Jan 3, 2017

Training a Search Engine to Read Like a Scientist

BenchSci helps researchers quickly identify the right antibodies for their experiments
By

Dan Haves

BenchSci helps researchers quickly identify the right antibodies for their experiments


For many bench scientists who study infection and disease, looking for antibodies to use in an experiment can be like looking for the needle in a haystack. Antibodies are proteins that identify and remove bacteria or viruses from the body. They are critical diagnostic tools, so researchers can spend hours reading through hundreds of scientific papers just to find that one specific antibody they require.

BenchSci, a U of T-based startup, is making this time consuming process easier. It is a machine learning search engine that can “read” more than four million open access research papers and help researchers find one of the 250,000 antibodies that are in the database. The goal is to take a process that once could take several days and reduce it to a matter of minutes.

Maurice Shen, a pharmacology and toxicology grad, is on the BenchSci team. He spoke with Faculty of Medicine writer Dan Haves about this project.

Tell me a little bit about the history behind BenchSci.

As former bench scientists, we know the frustration caused by using the wrong antibodies: the loss of time, resources, and research funding. In order to mitigate this risk, we always turned to peer reviewed papers. We would spend several hours and sometimes even days reviewing papers and figures just to find that one antibody that has been proven to work by other scientists. We asked ourselves, why is it that in 2014 – when BenchSci was conceptualized – we still could not find antibody usage data efficiently? We then assembled a team of bench scientists, computational biologists, machine learning experts, bioinformaticists and experienced entrepreneurs to work on a solution. As a result, BenchSci was born.

How are you using machine learning to identify these antibodies?

We use machine learning to analyze sentences and figures in publications. We train the algorithm to read research papers like a scientist. This enabled us to automatically extract relevant figures from papers and decode the specific experimental contexts associated with each antibody use-cases.  

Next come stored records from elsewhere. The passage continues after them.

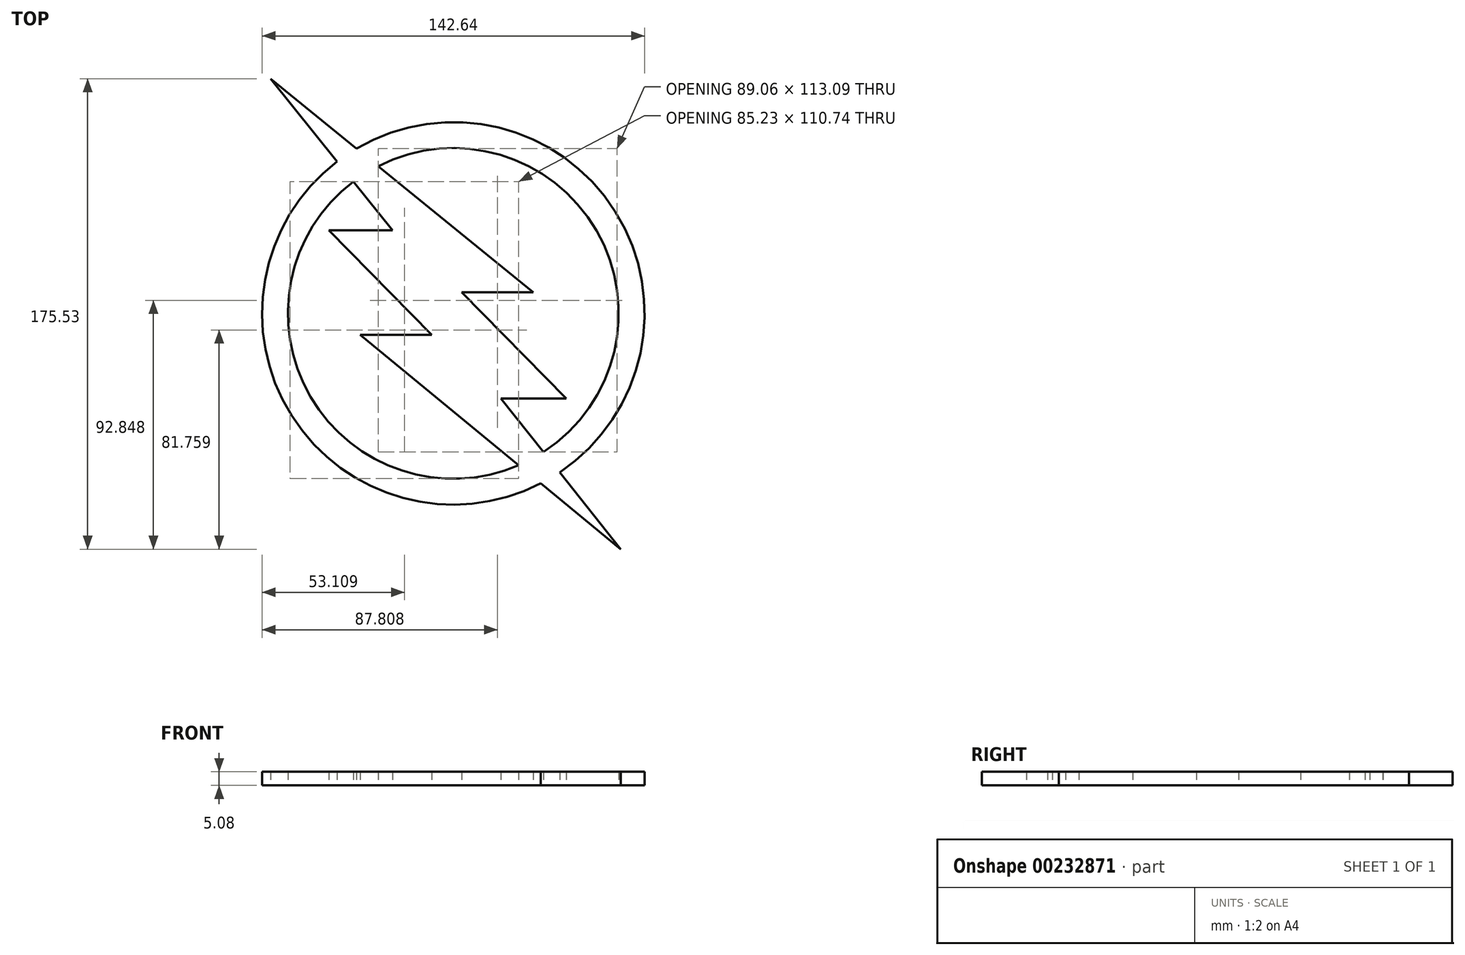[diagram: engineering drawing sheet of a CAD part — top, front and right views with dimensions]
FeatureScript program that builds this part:
annotation { "Feature Type Name" : "Feature", "Feature Type Description" : "" }
export const myFeature = defineFeature(function(context is Context, id is Id, definition is map)
    precondition{}
    {
        {
            var Q0;
            Q0=qCreatedBy(makeId("Top.planeOp"),FACE);
            var sketch = newSketch(context, id + "F0", { "sketchPlane" : qUnion([Q0])});
            skLineSegment(sketch, "E0", {"start": v(-62.73, 79.67) * mm, "end": v(35.14, 0) * mm});
            skLineSegment(sketch, "E1", {"start": v(35.14, 0) * mm, "end": v(8.57, 0) * mm});
            skLineSegment(sketch, "E2", {"start": v(8.57, 0) * mm, "end": v(47.52, -39.57) * mm});
            skLineSegment(sketch, "E3", {"start": v(47.52, -39.57) * mm, "end": v(23.1, -39.57) * mm});
            skLineSegment(sketch, "E4", {"start": v(23.1, -39.57) * mm, "end": v(67.89, -95.86) * mm});
            skLineSegment(sketch, "E5", {"start": v(67.89, -95.86) * mm, "end": v(-29.34, -15.83) * mm});
            skLineSegment(sketch, "E6", {"start": v(-29.34, -15.83) * mm, "end": v(-2.66, -15.83) * mm});
            skLineSegment(sketch, "E7", {"start": v(-2.66, -15.83) * mm, "end": v(-41, 23.1) * mm});
            skLineSegment(sketch, "E8", {"start": v(-41, 23.1) * mm, "end": v(-17.29, 23.1) * mm});
            skLineSegment(sketch, "E9", {"start": v(-17.29, 23.1) * mm, "end": v(-62.73, 79.67) * mm});
            skArc(sketch, "E10", {"start": v(45.03, -67.14) * mm, "mid": v(65.79, 30.04) * mm, "end": v(-30.74, 53.63) * mm});
            skArc(sketch, "E11.0", {"start": v(39, -59.56) * mm, "mid": v(58.76, 23) * mm, "end": v(-22.66, 47.05) * mm});
            skArc(sketch, "E12.trimOffspring", {"start": v(-31.88, 41.27) * mm, "mid": v(-47.9, -38.93) * mm, "end": v(29.78, -64.5) * mm});
            skArc(sketch, "E13.trimOffspring", {"start": v(-37.93, 48.8) * mm, "mid": v(-54.9, -45.99) * mm, "end": v(38.02, -71.28) * mm});
            skSolve(sketch);
        }
        {
            var Q0;
            {var subQ19=sQuery(id+"F0.wireOp",EDGE,"E1");Q0=makeQuery(id+"F0.imprint","IMPRINT",FACE,{"disambiguationData":[TD([[makeQuery(id+"F0.imprint","IMPRINT",EDGE,{"derivedFrom":subQ19}),-1.0]])]});}
            var Q1;
            {var subQ0=sQuery(id+"F0.wireOp",EDGE,"E12.trimOffspring");Q1=makeQuery(id+"F0.imprint","IMPRINT",FACE,{"disambiguationData":[TD([[makeQuery(id+"F0.imprint","IMPRINT",EDGE,{"derivedFrom":subQ0}),-1.0]])]});}
            var Q2;
            {var subQ0=sQuery(id+"F0.wireOp",EDGE,"E10");Q2=makeQuery(id+"F0.imprint","IMPRINT",FACE,{"disambiguationData":[TD([[makeQuery(id+"F0.imprint","IMPRINT",EDGE,{"derivedFrom":subQ0}),1.0]])]});}
            extrude(context, id + "F1", {"entities" : qUnion([Q0, Q1, Q2]), "depth" : 5.08 * mm});
        }
    });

If I’m a researcher looking for a particular antibody, how do I use BenchSci to help me find it?

BenchSci helps research scientists find published figures that contain antibody usage data. The figures are indexed, making them filterable by different variables such as applications, tissues, cell lines, species, diseases, and more. In addition, we also provide scientists an overview of how often an antibody was used for each type of application in the literature. With BenchSci, scientists can find antibodies that have been proven to work in publications in minutes. 

What sort of responses have you heard so far from those who’ve used the platform?

We’ve received very positive feedback from research scientists and antibody vendors. To this day, we have signed up over 5,000 scientists to use our platform. We’ve also partnered with more than 100 antibody vendors, including leading companies like Cell Signaling Technologies, Bio-Rad, EMD Millipore, Novus, R&D Systems, and more. 

Are there any plans to expand BenchSci’s capabilities in the future?

Antibodies are just the first step in our journey to help research scientists conduct more successful experiments. We plan to expand to other reagents such as siRNAs, chemical inhibitors, viral vectors, and more.